Genomic Skype calls may not just be across the country or across ocean, but maybe far out into space, figuratively speaking.  If the current limited technology is but the first opening of this sort of knowledge, then one can only wonder what far-reaching sorts of communication are going on within and maybe even among us.

It's of course one thing to document long-distance regulation in cell culture, and understand or even identify the related pairs from data on whole organisms--such as to find the relevant contributing genes to diabetes or some other trait.  Sometimes, experimental assays will be able to find the gene affected by a non-coding GWAS or other association-study 'hit'.  Other times, perhaps the vast majority, this won't really be possible or practicable.  And if hundreds of different genes are contributing, identifying them more accurately from mapping results won't necessarily simplify things. But it will help confirm those complex results, and will be interesting, potentially very important, new knowledge in its own right.

1 comment:

Anne Buchanan said...

A friend (Anonymous) has commented on this post by email, and Ken has replied. Copied and pasted below (with Anonymous's permission):

Anonymous: Your blog Friday lays out the challenge that I have been arguing is the most important question in genetics. I.e. what is the molasses that controls the balance between the order and disorder that defines life in general and the behavior of the genome in particular? Is it material that we know and have measurements in hand, but we don’t yet know how to model its role? Or is it something like the dark energy/dark matter that we have yet to measure? Is it the same molasses for the genome, metabolism and cognition? How do you suggest that we go about finding it and measuring it? How would we know if there is really no molasses?
Just how much more evidence do we need to convince the molecular reductionists among us that the behavior of the whole cannot be explained by the sum of the behaviors of the individual parts? Even if one accepts that it is the interaction between parts that is causal, what controls the interactions?
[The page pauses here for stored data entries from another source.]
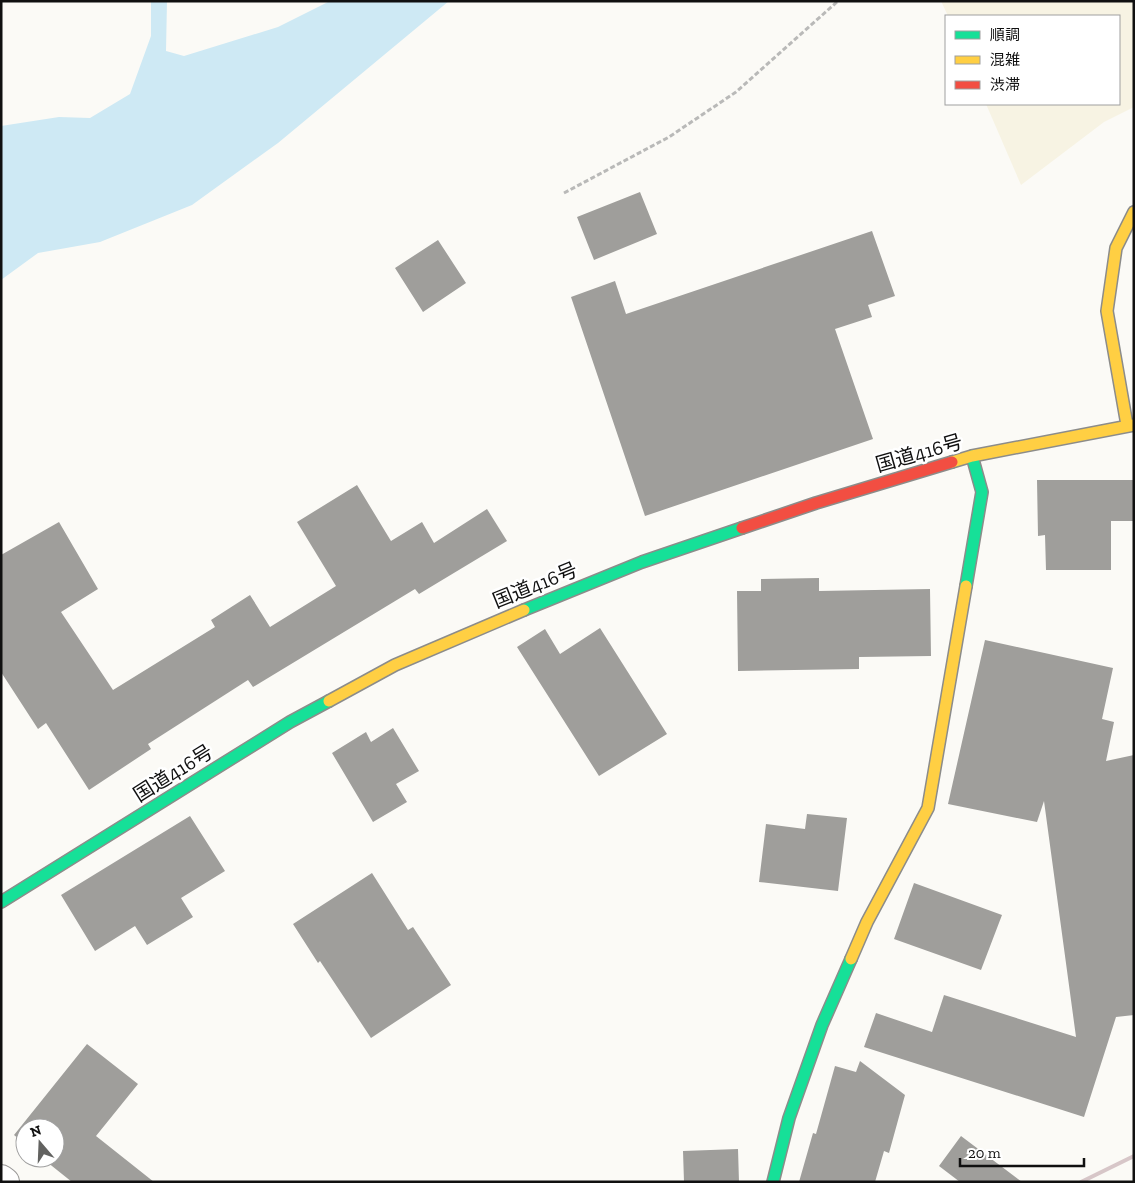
<svg xmlns="http://www.w3.org/2000/svg" width="1135" height="1183" font-family="'Zilla Slab','Noto Sans JP',serif">
  <style>
    .farmland { fill: #f7f3e3 }
    .water { fill: #cee9f4 }
    .building { fill: #9f9e9b }
    .lines { fill: none; stroke-linecap: round; stroke-linejoin: round }
    .street-casing { stroke: #969594; stroke-width: 30 }
    .fast-casing { stroke: #8c8c8a; stroke-width: 14 }
    .slow-casing { stroke: #8c8c8a; stroke-width: 14 }
    .jam-casing { stroke: #8c8c8a; stroke-width: 14 }
    .path { stroke: #b9b9b8; stroke-width: 3; stroke-dasharray: 5 2.5; stroke-linecap: butt }
    .street { stroke: #fefefe; stroke-width: 28 }
    .fast { stroke: #16e098; stroke-width: 11 }
    .slow { stroke: #ffcf43; stroke-width: 11 }
    .jam { stroke: #f24e42; stroke-width: 11 }
    .rail { stroke: #d7c6c8; stroke-width: 4 }
    .labels { text-anchor: middle; dominant-baseline: central; stroke-width: 5; stroke-linejoin: round; paint-order: stroke }
    .street-label { font-size: 20px; fill: #101010; stroke: #fff }
  </style>
  <rect width="100%" height="100%" fill="#fbfaf6"/>
  <path class="farmland" d="M 941,1 L 1134,1 L 1134,107 L 1104,122 L 1021,185 L 986,104 L 1119,104 L 1119,16 L 948,16 Z"/>
  <path class="water" d="M 151,1 L 167,1 L 166,51 L 184,56 L 278,27 L 330,1 L 449,1 L 278,143 L 192,205 L 100,242 L 38,253 L 1,280 L 1,126 L 59,117 L 90,118 L 130,94 L 151,36 Z"/>
  <path class="building" d="M 640,192 L 657,234 L 594,260 L 577,217 Z
    M 872,231 L 895,296 L 868,305 L 872,317 L 835,329 L 873,439 L 645,516 L 571,297 L 615,281 L 626,314 Z
    M 438,240 L 466,283 L 423,312 L 395,268 Z
    M 1037,480 L 1134,480 L 1134,521 L 1111,521 L 1111,570 L 1046,570 L 1045,535 L 1038,536 Z
    M 357,485 L 391,541 L 422,522 L 434,543 L 487,509 L 507,541 L 419,594 L 415,589 L 253,687 L 248,680 L 148,744 L 151,749 L 89,790 L 46,723 L 38,729 L 1,672 L 1,555 L 59,522 L 98,589 L 61,612 L 113,690 L 215,627 L 211,620 L 250,595 L 270,627 L 336,586 L 297,522 Z
    M 819,578 L 819,591 L 930,589 L 931,656 L 859,657 L 859,669 L 738,671 L 737,591 L 761,591 L 761,579 Z
    M 600,628 L 667,734 L 599,776 L 517,647 L 545,629 L 560,654 Z
    M 985,640 L 1113,668 L 1102,719 L 1114,722 L 1106,761 L 1134,755 L 1134,1015 L 1116,1017 L 1084,1117 L 864,1047 L 876,1013 L 932,1032 L 944,995 L 1076,1037 L 1044,801 L 1037,822 L 948,804 Z
    M 393,728 L 419,771 L 396,784 L 407,802 L 373,822 L 332,753 L 366,732 L 371,742 Z
    M 807,814 L 847,818 L 838,891 L 759,882 L 766,824 L 805,829 Z
    M 190,816 L 225,871 L 181,898 L 193,917 L 147,945 L 135,926 L 95,951 L 61,895 Z
    M 372,873 L 408,930 L 413,927 L 451,985 L 371,1038 L 320,961 L 318,963 L 293,924 Z
    M 914,883 L 1002,915 L 981,970 L 894,939 Z
    M 87,1044 L 138,1084 L 96,1136 L 154,1182 L 72,1182 L 42,1158 L 55,1158 L 55,1128 L 25,1128 L 25,1144 L 14,1135 Z
    M 860,1061 L 905,1095 L 889,1153 L 884,1151 L 875,1182 L 799,1182 L 813,1133 L 816,1134 L 835,1066 L 856,1072 Z
    M 961,1136 L 1022,1182 L 960,1182 L 939,1166 Z
    M 738,1149 L 739,1182 L 684,1182 L 683,1151 Z"/>
  <g class="lines">
    <defs>
      <path id="street" d="M 1,1179 L 5,1182"/>
      <path id="fast" d="M 966,586 L 982,492 L 972,456
        M 524,610 L 642,562 L 742,528
        M 1,902 L 290,722 L 329,701
        M 773,1182 L 789,1118 L 822,1025 L 851,959"/>
      <path id="slow" d="M 1127,425 L 1107,311 L 1116,248 L 1134,212
        M 952,462 L 972,456 L 1134,425
        M 329,701 L 395,665 L 524,610
        M 851,959 L 867,922 L 928,808 L 966,586"/>
      <path id="jam" d="M 742,528 L 816,503 L 952,462"/>
    </defs>
    <use href="#street" class="street-casing"/>
    <use href="#fast" class="fast-casing"/>
    <use href="#slow" class="slow-casing"/>
    <use href="#jam" class="jam-casing"/>
    <path class="path" d="M 564,193 L 669,137 L 736,92 L 838,1"/>
    <use href="#street" class="street"/>
    <use href="#fast" class="fast"/>
    <use href="#slow" class="slow"/>
    <use href="#jam" class="jam"/>
    <path class="rail" d="M 1081,1182 L 1134,1156"/>
  </g>
  <g class="labels">
    <g class="street-label">
      <text transform="translate(919 453) rotate(-16)">国道416号</text>
      <text transform="translate(535 585) rotate(-22)">国道416号</text>
      <text transform="translate(173 773) rotate(-32)">国道416号</text>
    </g>
  </g>
  <rect width="1135" height="1183" fill="none" stroke="#101010" stroke-width="5"/>
  <rect x="945" y="15" width="175" height="90" fill="#ffffff" stroke="#9f9f9f"/>
  <rect x="955" y="31" width="25" height="8" fill="#16e098" stroke="#9f9f9f"/>
  <text x="990" y="40" font-size="15" fill="#101010">順調</text>
  <rect x="955" y="56" width="25" height="8" fill="#ffcf43" stroke="#9f9f9f"/>
  <text x="990" y="65" font-size="15" fill="#101010">混雑</text>
  <rect x="955" y="81" width="25" height="8" fill="#f24e42" stroke="#9f9f9f"/>
  <text x="990" y="90" font-size="15" fill="#101010">渋滞</text>
  <g transform="translate(40 1143) rotate(341)"><circle r="24" fill="#ffffff" stroke="#9f9f9f"/>
  <path d="M0-4L9 19L0 12L-9 19Z" fill="#626260"/>
  <text y="-8" font-size="14" font-weight="bold" text-anchor="middle" fill="#101010">N</text>
  </g>
  <path d="M960 1158v8h124v-8" fill="none" stroke="#101010" stroke-width="2.5"/>
  <text x="968" y="1158" font-size="15" fill="#101010" stroke="#ffffff" stroke-width="4" paint-order="stroke">20 m</text>
</svg>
And, what can we offer as an alternative research strategy that acknowledges the whole is more than the sum of the parts? But first, what tools are needed to test the hypothesis that there is dark matter/dark energy that coordinates the order and disorder that characterizes function of the genome?
It seems to that most research in genetics is expanding the number of unanswered questions and making understanding more distant. This is one reason why I have my doubts as to whether we have the capability as humans to fully understand the etiology of life.

Ken: Of course I agree with what you say. I think we're not asking the right question in some sense. For example, what is an 'interaction'? We all talk about it, and we may explain how we document it (e.g., non-additive effects in samples, molecules binding with each other....). But is an interaction a thing or a phenomenon, and if the latter, of what kind? To me, it is useful (conceptually at least) to think of particles and fields in physics. A 'field' is in a sense an 'interaction' when you have particles. It has properties in itself, not just that are identified by samples. So are there such things in biology that can usefully be conceived, and that are not just physics envy?

A: Our good friend Brian Goodwin imposed field thinking (the growing points in plants for eg.) in his explanations of development (see How the Leopard Changed its Spots and many of his other scholarly pieces long before the molecular revolution took priority over how we think about in science).

K: Yes, I know that work and his book Form and Transformation. But I'd go back to Bateson and then Turing, and it was these concepts that led to my working on developmental mechanisms in tooth formation (a nested modular trait). Reaction-diffusion types of models, and some recent experimental data, use waveform analysis. That's among cells. Population ecologists use models like Lotka-Volterra, which also are similar in spirit. But can this be extended much farther, to encompass other sorts of interaction (like, for example, the formation of Hi-C associations)?